Research

A Modified Shear Lag Framework for Predicting the Effective Mechanical Properties of 2D Material Heterostructures

Project Details

Abstract

Two-dimensional (2D) materials consist of one or a few tightly-bonded layers of atoms. Examples include graphene, phosphorene (black phosphorus), and rhenium disulfide. Due to their desirable physical properties, e.g., high stiffness and high electrical conductivity, 2D materials are ideal candidates for applications such as flexible electronics and wearable sensors. In such applications, 2D materials are commonly stacked vertically to create heterostructures with tunable mechanical, electronic, and thermal properties and whose overall behavior differs significantly from that of the individual layers.

In practical applications, 2D material heterostructures are commonly subjected to mechanical deformations. Therefore, characterizing the mechanical properties of the heterostructures is important to effectively employ these materials in such applications.

A few models have been developed in the literature to determine the mechanical properties of certain heterostructures based on the constituents. However, existing models often rely on complex atomistic simulations or are restricted to specific material combinations. The theoretical characterization of the mechanical properties of such heterostructures is challenging due to interfacial interactions and load transfer mechanisms between layers in addition to lattice mismatch between the layers.

In this work, we aim to develop a mathematical framework to predict the effective mechanical properties of 2D material heterostructures based on the intrinsic properties of the individual layers.

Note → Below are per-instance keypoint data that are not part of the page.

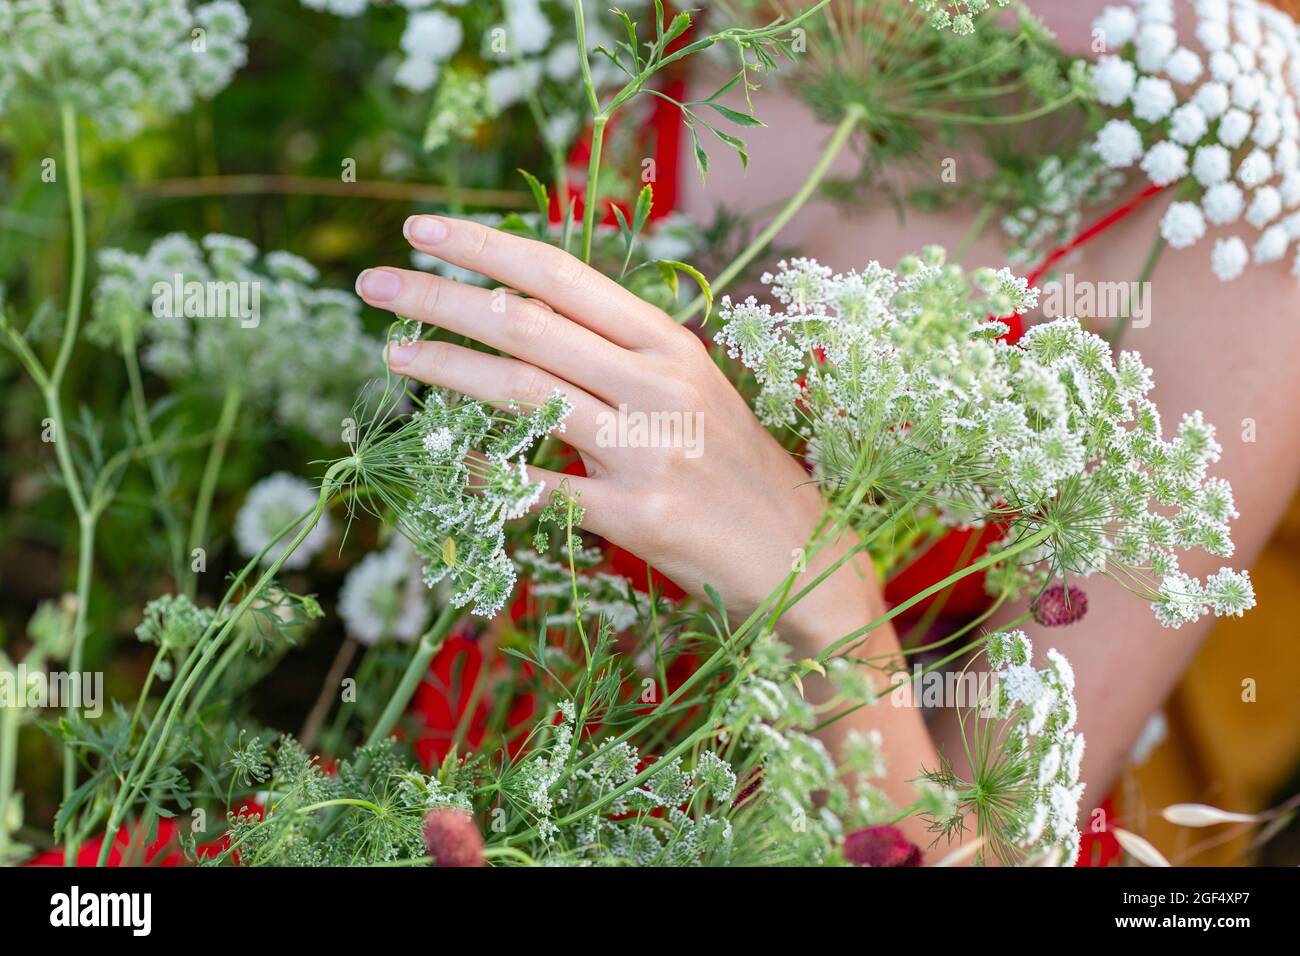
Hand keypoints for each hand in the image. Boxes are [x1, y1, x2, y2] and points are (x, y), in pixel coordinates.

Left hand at [355, 215, 882, 648]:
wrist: (801, 557)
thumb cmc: (737, 470)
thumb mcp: (693, 390)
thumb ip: (622, 356)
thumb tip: (530, 317)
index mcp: (670, 344)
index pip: (563, 275)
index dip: (486, 245)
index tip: (421, 228)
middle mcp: (659, 385)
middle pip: (528, 324)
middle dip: (441, 298)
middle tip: (372, 285)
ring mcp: (648, 450)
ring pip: (527, 393)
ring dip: (448, 370)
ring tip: (393, 356)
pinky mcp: (638, 518)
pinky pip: (543, 489)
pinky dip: (488, 472)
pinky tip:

To evaluate the accuracy of the proposed model, molecular dynamics simulations will be performed using the Large-scale Atomic/Molecular Massively Parallel Simulator (LAMMPS). A representative system that will be considered is a phosphorene sheet sandwiched between two graphene sheets. This system is interesting as it combines an orthorhombic material and hexagonal materials and includes lattice mismatch effects.

The developed framework would provide a computationally efficient substitute to molecular dynamics simulations for estimating mechanical properties of van der Waals heterostructures. Furthermore, the model can assist in the rapid design and optimization of next-generation layered nanomaterials which will help in the design of flexible electronics.